Christine Labuski is the winner of the 2013 Claire G. Moses Award for her article “Vulnerable Vulvas: Female Genital Integrity in Health and Dis-ease.” In her article, Labuski examines collective practices and ideas surrounding vulvas, especially in contexts where gynecological cancers are inadequately detected. She documents and reflects on how women attend to their bodies in alienated ways, often undergoing cosmetic surgeries that are presented as pragmatic solutions to “vulvar excess.” We believe the article is destined to become a classic in the field of women’s health and in feminist medical anthropology. The article was published in Feminist Studies Volume 39, Number 1 (2013).

 

2012

David Valentine is the winner of the 2012 Claire G. Moses Award for his article “Sue E. Generous: Notes Toward a Theory of Non-Transexuality.” In the article, Valentine stakes out new positions in conceptualizing non-transexuality and takes thoughtful risks in revisiting older certitudes. The article was published in Feminist Studies Volume 38, Number 1 (2012).

 

2011

Lucinda Ramberg is the winner of the 2011 Claire G. Moses Award for her article “When the Devi Is Your Husband: Sacred Marriage and Sexual Economy in South India.” In the article, Ramberg extends feminist anthropology's classic theories of marriage as exchange to formulate marriage “as a conduit of value.” Drawing on the case of southern Indian Yellamma devotees who marry the goddess, Ramberg also creatively detaches marriage from its conventional gender moorings to theorize conjugality in fresh ways.
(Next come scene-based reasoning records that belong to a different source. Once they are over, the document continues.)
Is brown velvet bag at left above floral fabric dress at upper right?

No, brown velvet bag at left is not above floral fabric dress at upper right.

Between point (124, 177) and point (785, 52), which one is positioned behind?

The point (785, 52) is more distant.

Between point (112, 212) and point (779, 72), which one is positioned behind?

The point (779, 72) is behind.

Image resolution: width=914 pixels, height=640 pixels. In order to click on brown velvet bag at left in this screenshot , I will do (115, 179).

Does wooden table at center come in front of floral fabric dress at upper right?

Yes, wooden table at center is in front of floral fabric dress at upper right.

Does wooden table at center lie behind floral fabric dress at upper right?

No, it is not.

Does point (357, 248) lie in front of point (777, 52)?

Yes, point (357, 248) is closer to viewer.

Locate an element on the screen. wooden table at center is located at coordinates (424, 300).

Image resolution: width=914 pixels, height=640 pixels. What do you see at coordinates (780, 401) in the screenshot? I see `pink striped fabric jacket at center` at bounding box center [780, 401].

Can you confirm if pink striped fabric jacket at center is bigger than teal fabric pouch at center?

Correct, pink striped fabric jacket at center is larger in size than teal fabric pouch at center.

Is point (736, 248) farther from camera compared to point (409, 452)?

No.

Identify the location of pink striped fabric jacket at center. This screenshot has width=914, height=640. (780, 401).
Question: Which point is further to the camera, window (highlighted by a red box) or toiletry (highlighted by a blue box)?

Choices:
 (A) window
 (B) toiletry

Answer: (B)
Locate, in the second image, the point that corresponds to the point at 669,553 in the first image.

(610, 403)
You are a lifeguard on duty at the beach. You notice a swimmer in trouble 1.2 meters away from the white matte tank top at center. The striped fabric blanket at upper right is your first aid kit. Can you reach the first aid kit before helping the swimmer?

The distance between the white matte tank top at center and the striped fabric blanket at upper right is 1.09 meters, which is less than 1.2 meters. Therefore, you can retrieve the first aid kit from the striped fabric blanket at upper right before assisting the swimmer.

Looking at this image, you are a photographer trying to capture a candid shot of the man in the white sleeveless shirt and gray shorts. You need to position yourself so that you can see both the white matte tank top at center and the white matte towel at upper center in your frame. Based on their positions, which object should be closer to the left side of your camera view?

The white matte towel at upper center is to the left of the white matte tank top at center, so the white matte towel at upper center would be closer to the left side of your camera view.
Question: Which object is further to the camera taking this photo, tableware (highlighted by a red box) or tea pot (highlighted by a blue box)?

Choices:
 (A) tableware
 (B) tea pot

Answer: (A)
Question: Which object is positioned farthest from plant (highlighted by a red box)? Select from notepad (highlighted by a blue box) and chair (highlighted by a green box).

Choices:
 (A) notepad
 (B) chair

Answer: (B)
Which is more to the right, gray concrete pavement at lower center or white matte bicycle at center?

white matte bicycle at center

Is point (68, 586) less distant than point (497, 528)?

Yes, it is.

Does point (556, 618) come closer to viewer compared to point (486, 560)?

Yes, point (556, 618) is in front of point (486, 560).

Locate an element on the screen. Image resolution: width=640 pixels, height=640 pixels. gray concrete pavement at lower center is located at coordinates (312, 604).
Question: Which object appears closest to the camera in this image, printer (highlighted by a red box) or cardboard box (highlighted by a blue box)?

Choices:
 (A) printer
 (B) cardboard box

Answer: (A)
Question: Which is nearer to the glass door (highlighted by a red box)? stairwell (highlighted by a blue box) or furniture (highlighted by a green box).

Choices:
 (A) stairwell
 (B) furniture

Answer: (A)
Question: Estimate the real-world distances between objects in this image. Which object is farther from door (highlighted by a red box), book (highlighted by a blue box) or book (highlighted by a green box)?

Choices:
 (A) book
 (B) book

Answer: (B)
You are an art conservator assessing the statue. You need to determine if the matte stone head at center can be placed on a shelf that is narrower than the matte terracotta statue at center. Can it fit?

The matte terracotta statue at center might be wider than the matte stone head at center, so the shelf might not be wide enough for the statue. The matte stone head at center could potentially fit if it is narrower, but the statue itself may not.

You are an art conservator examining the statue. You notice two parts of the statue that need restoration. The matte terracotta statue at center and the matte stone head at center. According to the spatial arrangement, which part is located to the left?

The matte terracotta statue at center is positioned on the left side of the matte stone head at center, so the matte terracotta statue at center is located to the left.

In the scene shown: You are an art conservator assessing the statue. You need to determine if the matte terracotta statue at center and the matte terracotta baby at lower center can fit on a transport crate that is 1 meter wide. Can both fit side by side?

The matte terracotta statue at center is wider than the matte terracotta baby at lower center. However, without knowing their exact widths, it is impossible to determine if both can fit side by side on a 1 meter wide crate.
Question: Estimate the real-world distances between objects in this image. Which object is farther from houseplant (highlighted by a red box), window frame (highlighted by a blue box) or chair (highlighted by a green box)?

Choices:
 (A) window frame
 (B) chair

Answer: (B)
The article was published in Feminist Studies Volume 37, Number 1 (Spring 2011).

 

2010

Leigh Gilmore and Elizabeth Marshall is the winner of the 2010 inaugural Claire G. Moses Award for their article, “Girls in Crisis: Rescue and Transnational Feminist Autobiographical Resistance,” which was published in in Feminist Studies Volume 36, Number 3 (2010). Through an examination of three autobiographical performances by Harriet Jacobs, Rigoberta Menchú, and Marjane Satrapi, the article discusses how women in a range of national and transnational locations use their own girlhood in first-person testimonial narratives to speak about race, to alter the politics of rescue, and to teach about social injustice.